# Off Topic > Suggestions for Improvement >  > [SOLVED] Internal Server Error, Unable To Upload/Attach Any Files

## Stonesteel

Greetings!

do we currently have a problem in attaching files? recently, I am unable to attach any files to this forum which made me hard to explain my posts. I tried using Firefox, IE and Chrome to upload files but still encountering Error 500(IOError ... etc), I tried to uncheck the advance attachment, and I got this error when uploading files.

"Internal Server Error

The server encountered an internal error or misconfiguration and was unable to complete your request.

Please contact the server administrator, webmaster@excelforum.com and inform them of the time the error occurred, and anything you might have done that may have caused the error.

More information about this error may be available in the server error log.

Additionally, a 500 Internal Server Error error was encountered while trying to use an ErrorDocument to handle the request."

----------


## Paul

Testing uploading some attachments (xlsx file, jpg..)

Seems to be working on my end.  Perhaps there was an issue with the site at the time you were uploading?  Can you try again now?

Thanks.

----------


## Stonesteel15

I am still getting an error.  :Frown: 
Filesize is only 203KB

Internal Server Error
The server encountered an internal error or misconfiguration and was unable to complete your request.

Please contact the server administrator, webmaster@excelforum.com and inform them of the time the error occurred, and anything you might have done that may have caused the error.

More information about this error may be available in the server error log.

Additionally, a 500 Internal Server Error error was encountered while trying to use an ErrorDocument to handle the request.

----------


## Paul

I believe the max file size is 100KB.  Either zip your file or delete a bunch of unnecessary data from your sample.  We usually don't need to see everything, just enough that we understand the layout, data and what you're trying to achieve.

----------


## Stonesteel15

Copy of Querier.xlsm





> Re: Internal Server Error, Unable To Upload/Attach Any Files
> 
> I believe the max file size is 100KB. Either zip your file or delete a bunch of unnecessary data from your sample.
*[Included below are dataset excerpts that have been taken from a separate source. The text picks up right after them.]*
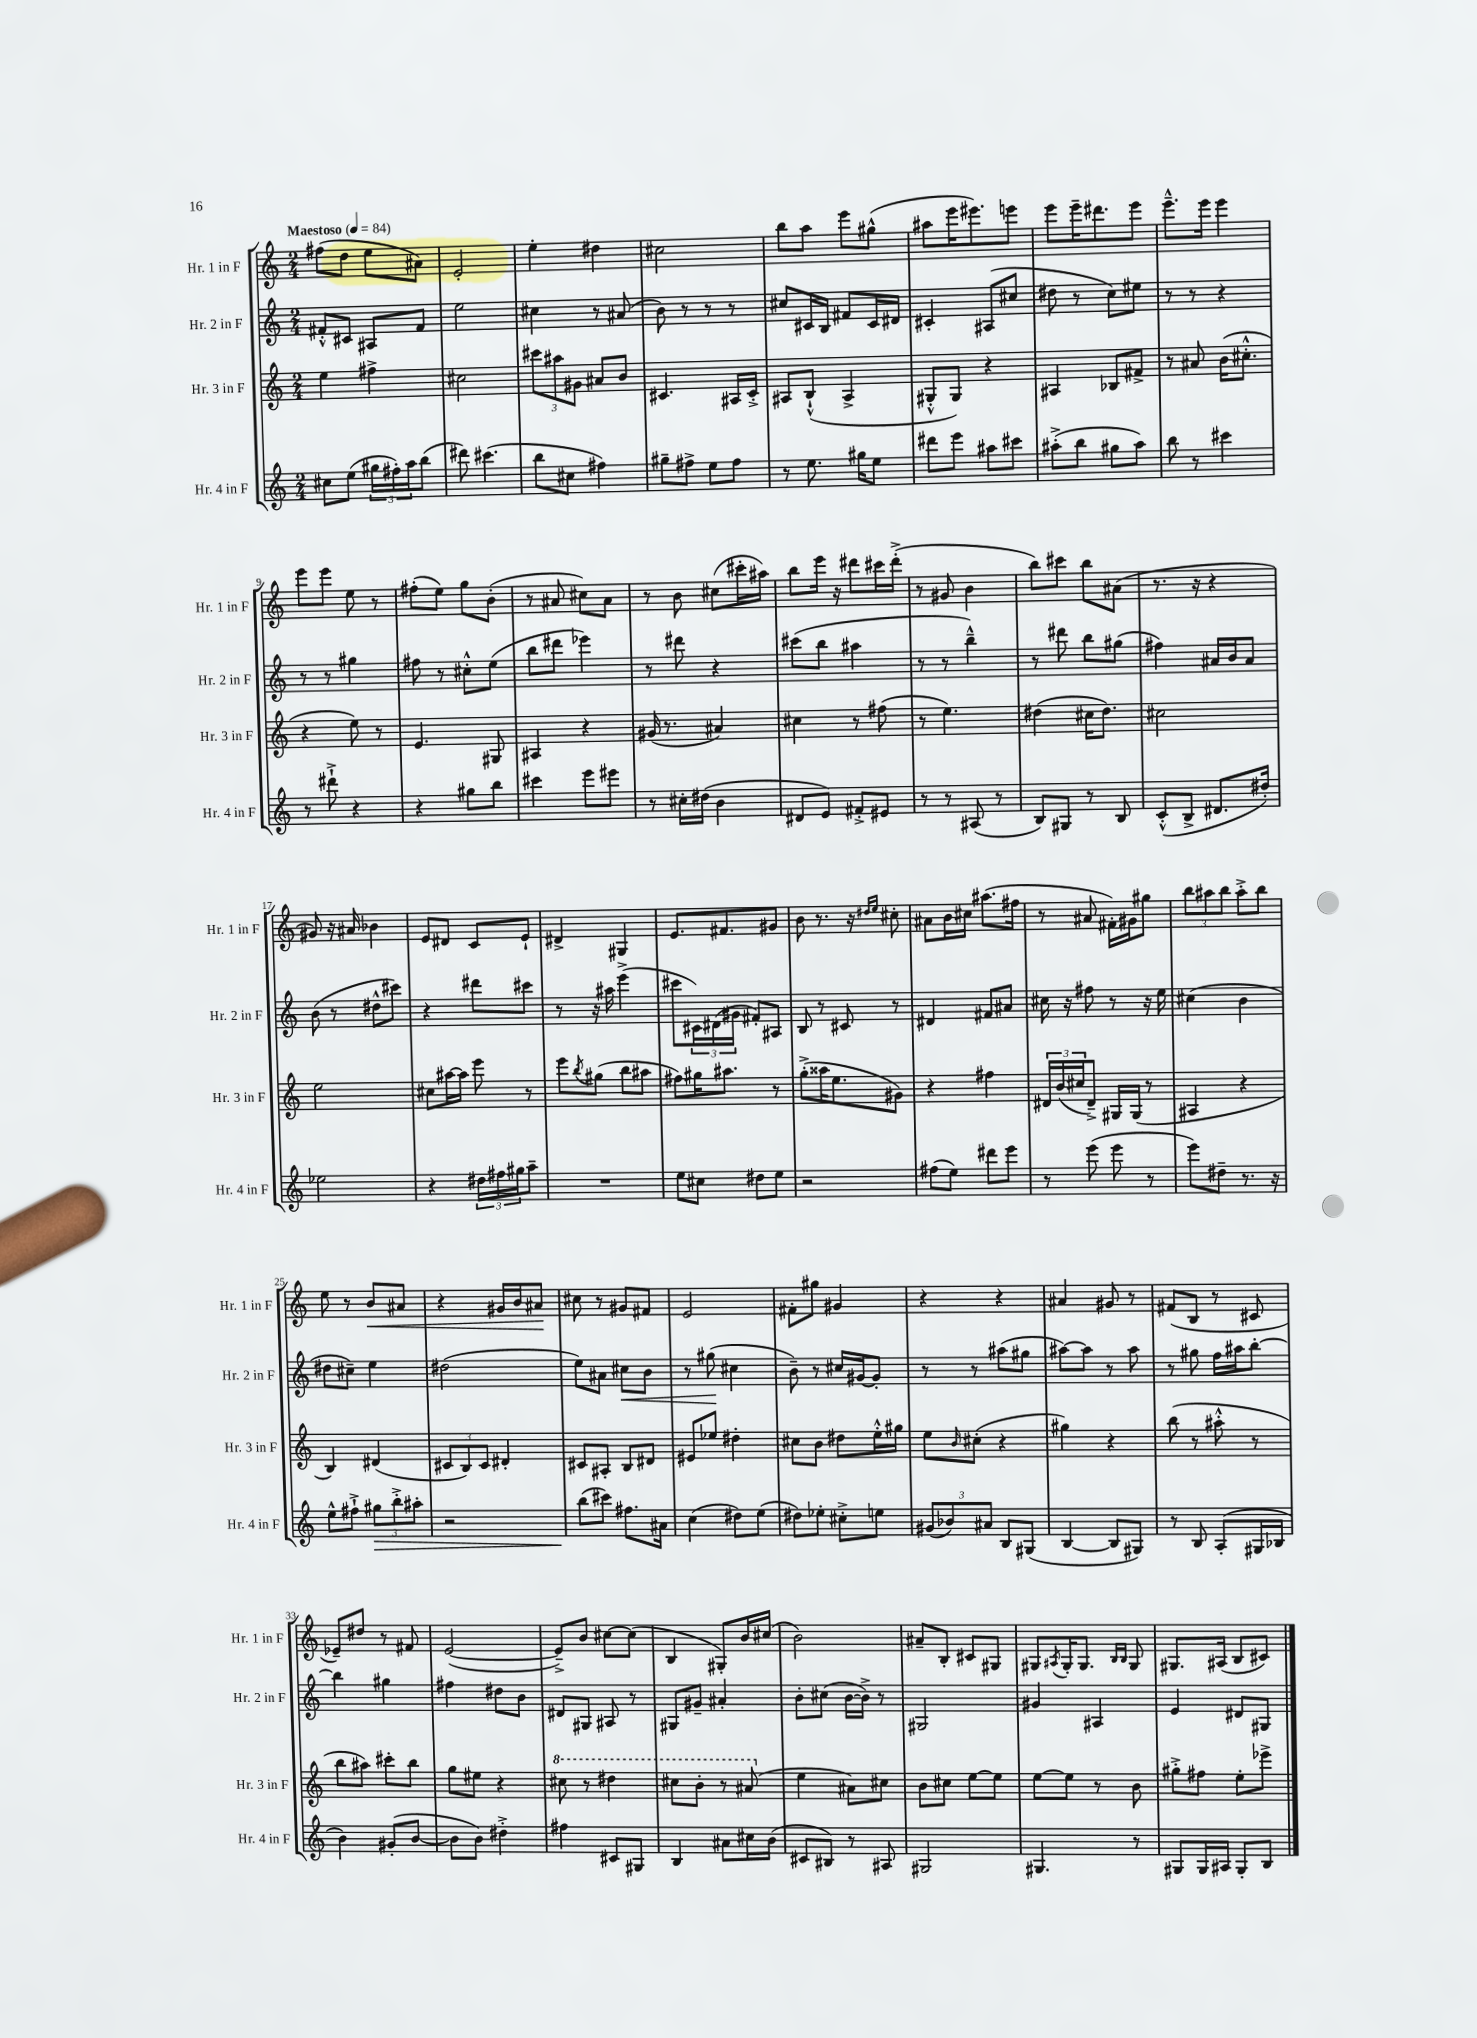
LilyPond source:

<<
\new StaffGroup <<
\new Staff = "s0" \with { instrumentName = "Hr. 1 in F" shortInstrumentName = "Hr. 1 in F" } {
    \clef treble \key c \major \numericTimeSignature \time 2/4 \tempo "Maestoso" 4 = 84
    fis''8( d''8 e''8 ais'8) |
    e'2-. |
    e''4-. dis''4 |
    cis''2 |
    b''8 a''8 e'''8 gis''8-^( |
    ais''8 e'''16 eis'''8.) e'''8 |
    e'''8 e'''16-- dis'''8. e'''8 |
    e'''8.---^ e'''16 e'''4 |
    e'''8 e'''8 e''8 r8 |
    fis''8-.( e''8) g''8 b'8-.( |
    r8 ais'8 cis''8) ais'8 |
    r8 b'8 cis''8( cis'''16-. ais''16) |
    b''8 e'''16 r16 dis'''8 cis'''16 dis'''16-.->( |
    r8 gis'8 b'4 |
    b''8) cis'''8 b''8 ais'8( |
    r8. r16 r4 |
    gis'8) r16 ais'16 bes'4 |
    e'8 dis'8 c'8 e'8-! |
    dis'4-> gis4 |
    e'8. fis'8. gis'8 |
    b'8 r8. r16 \grace { dis''16 e''16 } cis''8-. |
    ais'8 b'16 cis''16 ais''8.( fis''16 |
    r8 ais'8 fis'16-.) gis'16 gis''8 |
    \tuplet 3/2 { b''8 ais''8 b''8 } ais''8-.-> b''8 |
    e''8 r8 b'8\< ais'8 |
    r4 gis'16 b'16 ais'8\! |
    cis''8 r8 gis'8 fis'8 |
    e'2 |
    fis'8-. gis''8 gis'4 |
    r4 r4 |
    ais'4 gis'8 r8 |
    fis'8( b8 r8 cis'8 |
    ees'8--) dis''8 r8 fis'8 |
    e'2~( |
    e'8--->) b'8 cis''8~ cis''8( |
    b4 gis8-.) b'16 cis''16( |
    b'2) |
    ais'8-- b8-. cis'8 gis8 |
    gis8 \acciaccatura { ais8 } gis16-. gis8. \grace { b16 b16 } gis8 |
    gis8. ais16( b8 cis'8) \bar "|." |
}
\new Staff = "s1" \with { instrumentName = "Hr. 2 in F" shortInstrumentName = "Hr. 2 in F" } {
    \clef treble \key c \major \numericTimeSignature \time 2/4
    fis'8-.-^ cis'8 ais8 fis'8 |
    e''2 |
    cis''4 r8 ais'8( |
    b'8) r8 r8 r8 |
    cis''8 cis'16 b16 fis'8 cis'16 dis'16 |
    cis'4-. ais8( cis''8 |
    dis''8 r8 c''8) eis''8 |
    r8 r8 r4 |
    r8 r8 gis''4 |
    fis''8 r8 cis''8-.-^ e''8( |
    b''8 dis'''8 ees'''4) |
    r8 dis'''8 r4 |
    cis'''8( b''8 ais''4 |
    r8 r8 b''4---^) |
    r8 dis'''8 b''8 gis''8( |
    fis''4) ais'16 b'16 ais'8 |
    b'8( r8 dis''8-^ cis'''8) |
    r4 dis'''8 cis'''8 |
    r8 r16 ais''16 e'''4->( |
    cis'''8 \tuplet 3/2 { cis'16) dis'16( gis'16 } fis'8-.) ais8 |
    b8 r8 cis'8 r8 |
    dis'4 fis'8 ais'8 |
    cis''16 r16 fis''8 r8 r16 e''16 |
    cis''4( b'4 |
    dis''8 cis''8--) e''4 |
    dis''2( |
    e''8) ais'8 cis''8\< b'8 |
    r8 gis''8\!( cis''4 |
    b'8--) r8 cis''16 gis'16~ gis'8-. |
    r8 r8 ais''8( gis''8 |
    ais''8~) ais''8 r8 ais''8 |
    r8 gis''8 f''16 ais''16 b''8~-. |
    b''4 gis''4 |
    fis''4 dis''8 b'8 |
    dis'8 gis8 ais8 r8 |
    gis8 gis'8-- ais'4-. |
    b'8-. cis''8( b'16~ b'16->) r8 |
    gis2 |
    gis'4 ais4 |
    e'4 dis'8 gis8 \bar "|." |
}
\new Staff = "s2" \with { instrumentName = "Hr. 3 in F" shortInstrumentName = "Hr. 3 in F" } {
    \clef treble \key c \major \numericTimeSignature \time 2/4
    e''4 fis''4-> |
    cis''2 |
    \tuplet 3/2 { cis'''8 ais''8 gis'8 } ais'8 b'8 |
    cis'4. ais16 cis'16-.-> |
    ais8 b8-!-^( ais4-> |
    gis8-.-^ gis8) r4 |
    ais4 bes8 fis'8-> |
    r8 ais'8 b'16( cis''8.-.-^ |
    r4 e''8) r8 |
    e'4. gis8 |
    ais4 r4 |
    gis'16( r8. ais'4) |
    cis''4 r8 fis''8( |
    r8 e''4.) |
    dis''4( cis''16 dis''8.) |
    cis''2 |
    e''2 |
    cis''8 ais''16~ ais''16 e'''8 r8 |
    e'''8 \acciaccatura { b''8 } gis''8( b''8 ais''8 |
    fis''8) gis''16 ais''8. r8 |
    g''8-.->( aisis''16 e''8. gis'8) |
    r4 fis''4 |
    \tuplet 3/2 { dis'16 b'16( cis''16 } dis'8--->) gis16 gis16( r8 |
    ais4 r4 |
    b4) dis'4( |
    \tuplet 3/2 { cis'8 b8) cis'8 } dis'4-. |
    cis'8 ais8-. b8 dis'8 |
    eis'8 ees''8 dis''4-. |
    cis''8 b'8 dis''8 e''16-.-^ gis''16 |
    e''8 \grace { b'16 } cis''8-.( r4 |
    gis''4) r4 |
    b''8( r8 ais''8-.-^ r8 |
    b''8 ais''8) cis'''8-. b''8 |
    g''8 eis''8 r4 |
    \ottava #1 cis'''8 r8 dis'''4 |
    cis'''8 b''8-. r8 ais''8( \ottava #0 |
    e''4 ais'8) cis''8 |
    b'8 cis''8 e''8~ e''8 |
    e''8~ e''8 r8 b'8 |
    gis''8-.-> fis''8 e''8-. ees'''8-> \bar "|." |
}
\new Staff = "s3" \with { instrumentName = "Hr. 4 in F" shortInstrumentName = "Hr. 4 in F" } {
    \clef treble \key c \major \numericTimeSignature \time 2/4
    cis''8 e''8( \tuplet 3/2 { gis''16 fis''16-.) a''16 } b''8( |
    dis'''8) cis'''4.( |
    b''8 cis''8 fis''4) |
    gis''8-- fis''8-> e''8 fis''8 |
    r8 e''8. gis''16 e''8 |
    dis'''8 e'''8 ais''8 cis'''8 |
    ais''8-.->( b''8 gis''8 ais''8) |
    b''8 r8 cis'''4 |
    r8 dis'''8-!-> r4 |
    r4 gis''8 b''8 |
    cis'''4 e'''8 eis'''8 |
    r8 cis''16-. dis''16( b'4 |
    dis'8 e'8) fis'8-.-> eis'8 |
    r8 r8 ais8( r8 |
    b8) gis8 r8 b8 |
    c'8-.-^( b8-> dis'8. dis''16-.) |
    ees''2 |
    r4 \tuplet 3/2 { dis''16 fis''16 gis''16 } a''8-- |
    R2 |
    e''8 cis''8 dis''8 e''8 |
    r2 |
    fis''8( e''8) dis'''8 e'''8 |
    r8 e'''8( e'''8 r8 |
    e'''8) dis''8-- r8. r16 |
    e''8-^ fis''8-!-> \tuplet 3/2 { gis''8\> b''8-.-> ais''8-. } |
    r2 |
    b''8\!( cis'''8) fis''8. ais'16 |
    c''4( dis''8) e''8( |
    dis''8) ees''8-. cis''8-.-> e''8 |
    \tuplet 3/2 { gis'8( bes'8) ais'8 } b8 gis8( |
    b4~ b8 gis8) |
    r8 b8 a8-.( gis16 bes16 |
    b'4) gis'8-.( b'8~ |
    b'8 b'8) dis''4-.-> |
    fis''4 cis'8 gis8 |
    b4 ais'8 cis''16 b'16( |
    cis'8 bis8) r8 ais8 |
    gis2 |
    gis4. r8 |
    gis8 gis16 ais16 gis8-. b8 \bar "|." |
}
>>
>>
We usually don't need to see everything, just enough that we understand the layout, data and what you're trying to achieve



I therefore concluded that Paul's explanation is correct, I tried to reduce the file below 100KB and the attachment proceeded. 

Sir Paul, thank you very much for the assistance, now I know what the problem really is.  :Smilie:

----------


## Paul

Glad it's working as intended.  If you wouldn't mind, please mark the thread as Solved by going to your first post in the thread, clicking Thread Tools (just above the post) and then "Mark this thread as solved."

Thanks, and happy foruming!  (I never know if that's one m or two..)

----------


## Stonesteel15

Thank you very much again Sir Paul.  :Smilie:

----------